Fleurpepper I'm not sure if you're advocating a return to the "good old days" or not.
growstuff
Fleurpepper That's ridiculous! Nobody can operate efficiently with so little sleep, apart from the toll on the family. I want to know anybody treating me has had enough sleep and is clear-headed enough to make the right decisions.
If you go into hospital currently, there must be a chance that your doctor or nurse is in exactly that position.

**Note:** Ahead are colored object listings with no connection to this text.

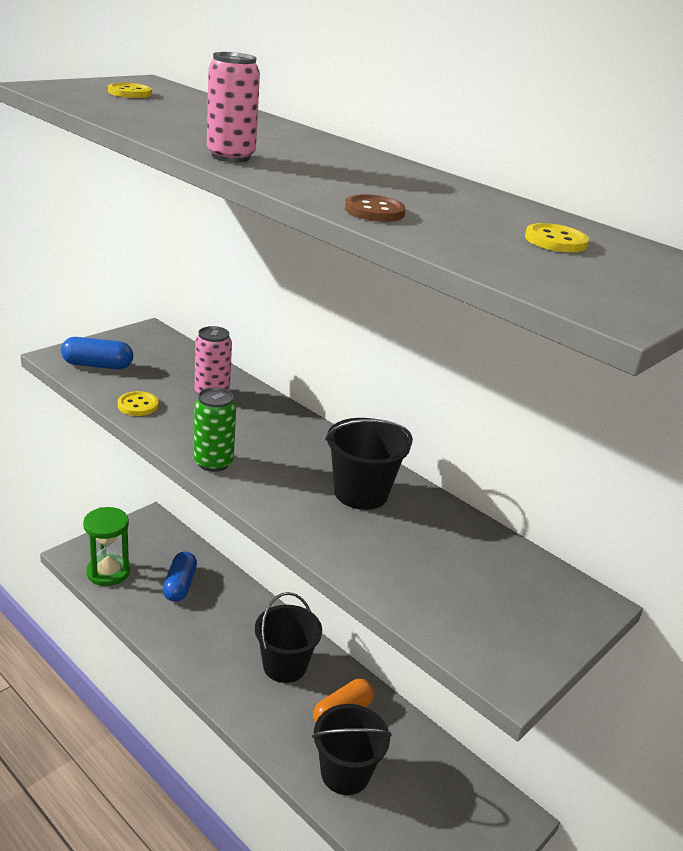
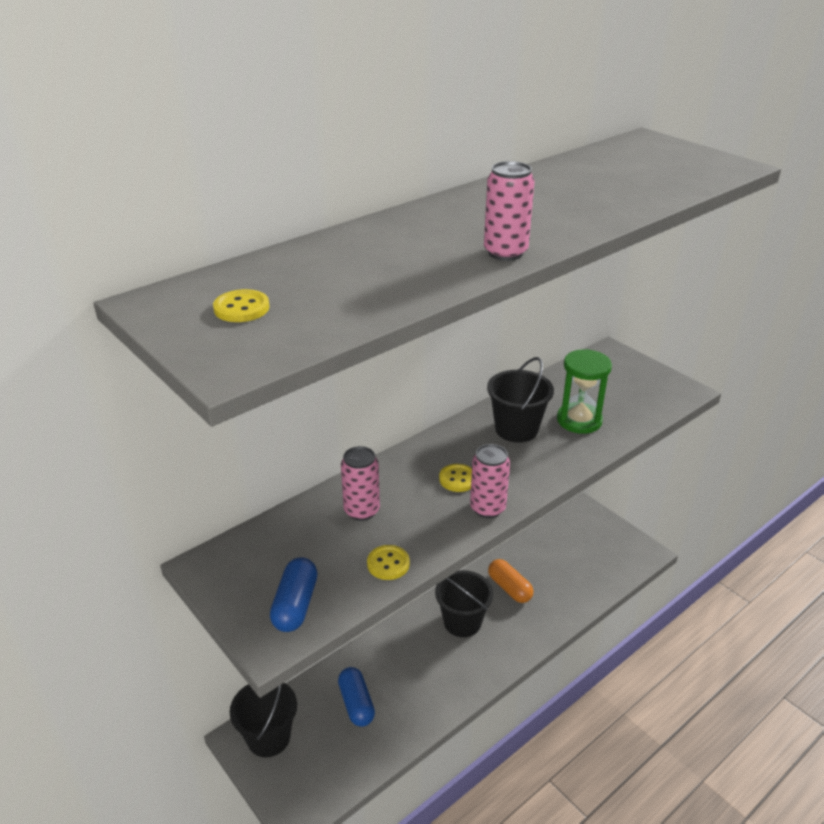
camera: 80 degrees left, 5 degrees up
(108, 572) = (331, 774): green hourglass -> green hourglass (579, 420)
(180, 585) = (356, 704): blue capsule -> blue capsule turned 60 degrees clockwise
(213, 463) = (487, 508): green can -> pink can
(345, 773) = (564, 591): black bucket -> black bucket (268, 737)
(374, 211) = (616, 208): brown button -> none
(555, 241) = (629, 164): yellow button -> yellow button (458, 479)

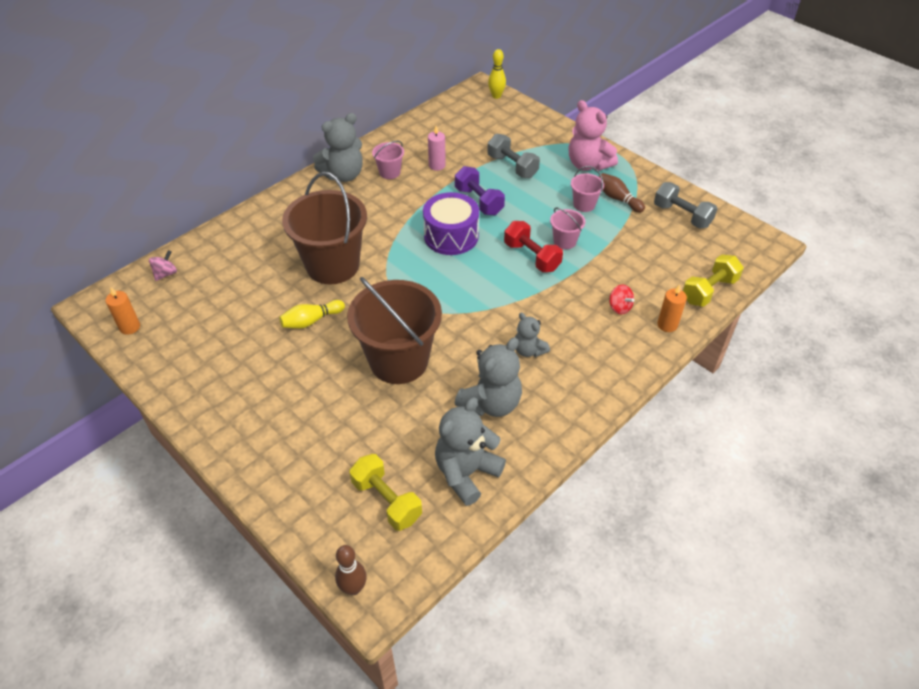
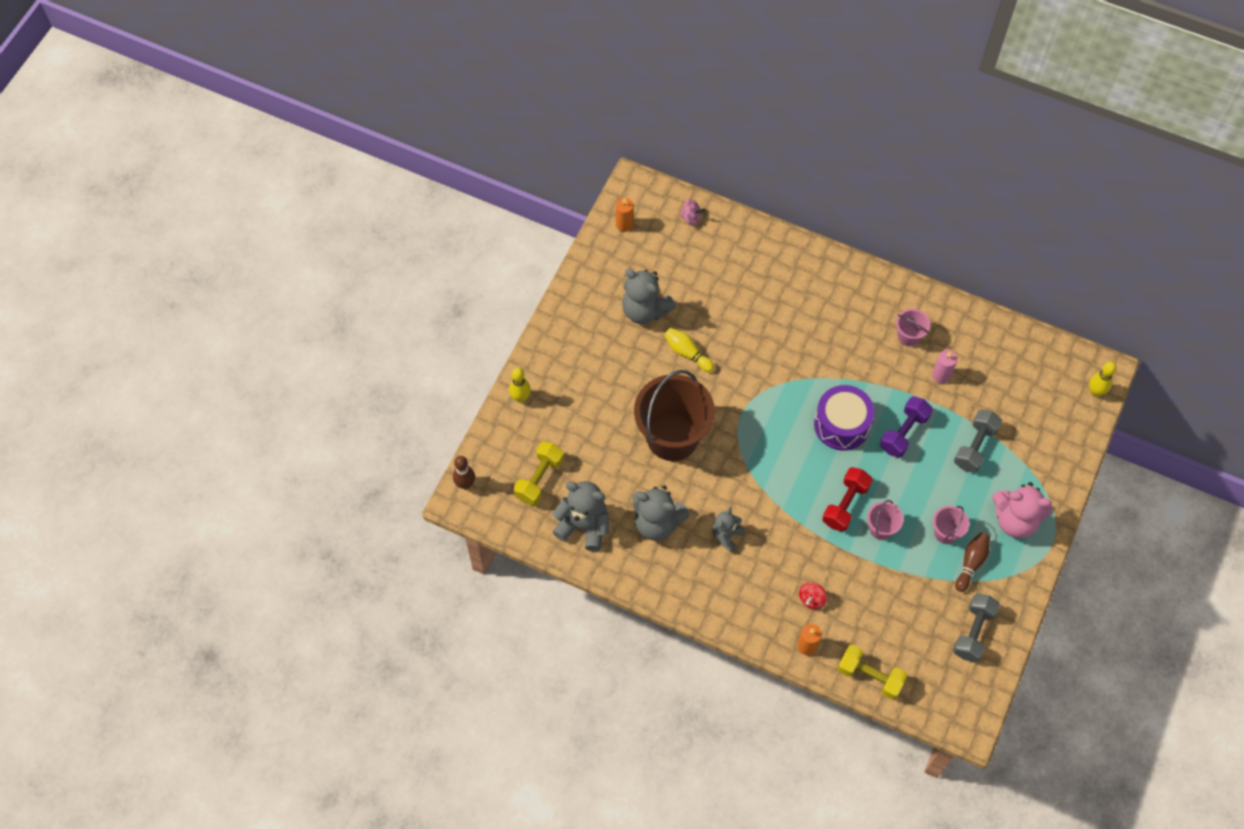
camera: 70 degrees right, 15 degrees up
(271, 488) = (520, 398): none -> yellow bowling pin
(333, 265) = (758, 341): brown bucket -> none
(343, 175) = (885, 297): grey teddy bear -> grey teddy bear (645, 310)
(588, 164) = (1015, 520): pink teddy bear -> pink teddy bear turned 105 degrees counterclockwise

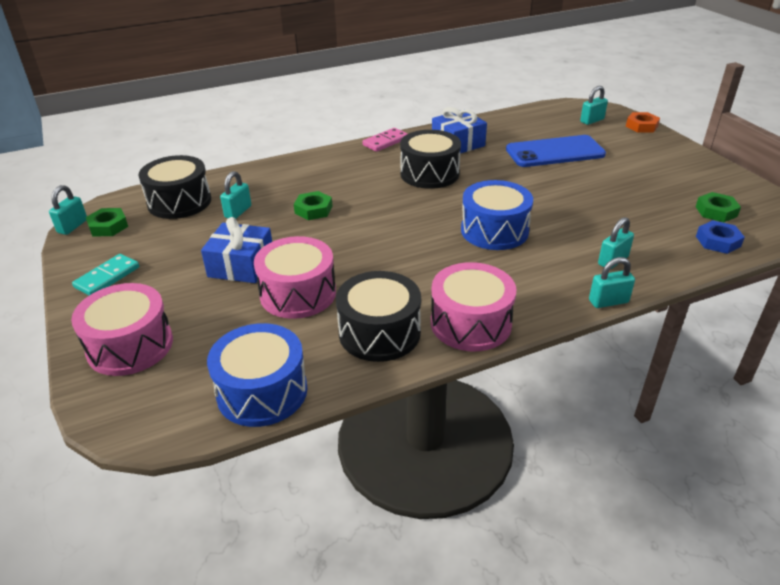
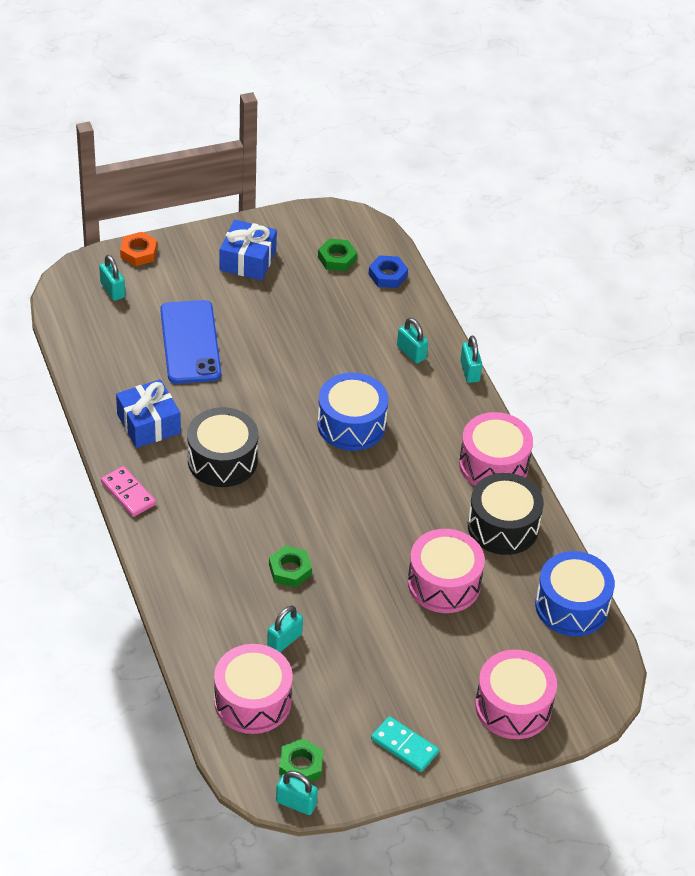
camera: 90 degrees left, 10 degrees up
(179, 202) = (252, 701): black drum -> pink drum
(238, 212) = (284, 640): turquoise padlock -> turquoise padlock turned 75 degrees counterclockwise
(241, 265) = (393, 631): blue gift -> blue gift (247, 260)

Last night my daughter arrived home from work and as she came in she called out " Why is there an ambulance outside?" She was relieved it wasn't for me and I had no idea it was there. I went out 5 minutes later and the ambulance was still, there with its crew sitting chatting in the front. I was surprised to see it there still, though it did drive off while I was still scraping my car windscreen but didn't seem in any great hurry. Were the crew on a break? No idea, but one gets the impression that the crews are flat out all the time so I was certainly puzzled! I'll probably never know.
Clearly the ambulance service is struggling at present and there are definitely those who make unnecessary calls. I can't think of an easy answer unless much more funding is made available for the NHS so that waiting outside A&E becomes a thing of the past. But the unnecessary calls have always been a problem. There needs to be some sort of system for filtering calls made regularly by people with mental health issues. I realise they can't simply be ignored in case, as in the case of 'the boy who cried wolf', it actually is an emergency this time. When there are calls stacking up they probably need to be put at the end of the queue.
DaisyAnne
growstuff
Fleurpepper That's ridiculous! Nobody can operate efficiently with so little sleep, apart from the toll on the family. I want to know anybody treating me has had enough sleep and is clear-headed enough to make the right decisions.
If you go into hospital currently, there must be a chance that your doctor or nurse is in exactly that position.
Or other staff, like radiographers - they are so short staffed in some hospitals they often have to work extra hours until late then be back at work very early the next morning.
A friend was telling me about her DD who is a paediatric oncology nurse - she regularly works an extra 3+ hours a day on top of her normal hours.
DaisyAnne
growstuff
Fleurpepper That's ridiculous! Nobody can operate efficiently with so little sleep, apart from the toll on the family. I want to know anybody treating me has had enough sleep and is clear-headed enough to make the right decisions.
If you go into hospital currently, there must be a chance that your doctor or nurse is in exactly that position.
I'm not disputing that. It was ridiculous in the past and ridiculous now.
When I was in hospital overnight last summer, the night nurse at the station just outside the bed bay I was in spent three hours of her shift asleep on her desk and the rest of the time playing with her mobile phone and talking to family/friends.
I was awake all night because I was in excessive pain and expecting to go down to theatre at any momeat and had nothing else to watch.
Very disturbing; thanks for posting it Dickens.
growstuff
Fleurpepper I'm not sure if you're advocating a return to the "good old days" or not.
No I am not. But we have gone (as for so many things) from the sublime to the ridiculous. It nearly killed my OH twice- and it certainly did affect our family life an awful lot, in so many ways. As said, it tied me to the home and the phone day and night for so many years, unpaid and totally unqualified- until deputising services came about, and reliable mobile phones.
The fact is, we are very short of doctors- and if those who used to work such long hours, and provide such amazing services, no longer do- then you need three times more doctors.
and it does put huge pressure on emergency Dept and ambulances!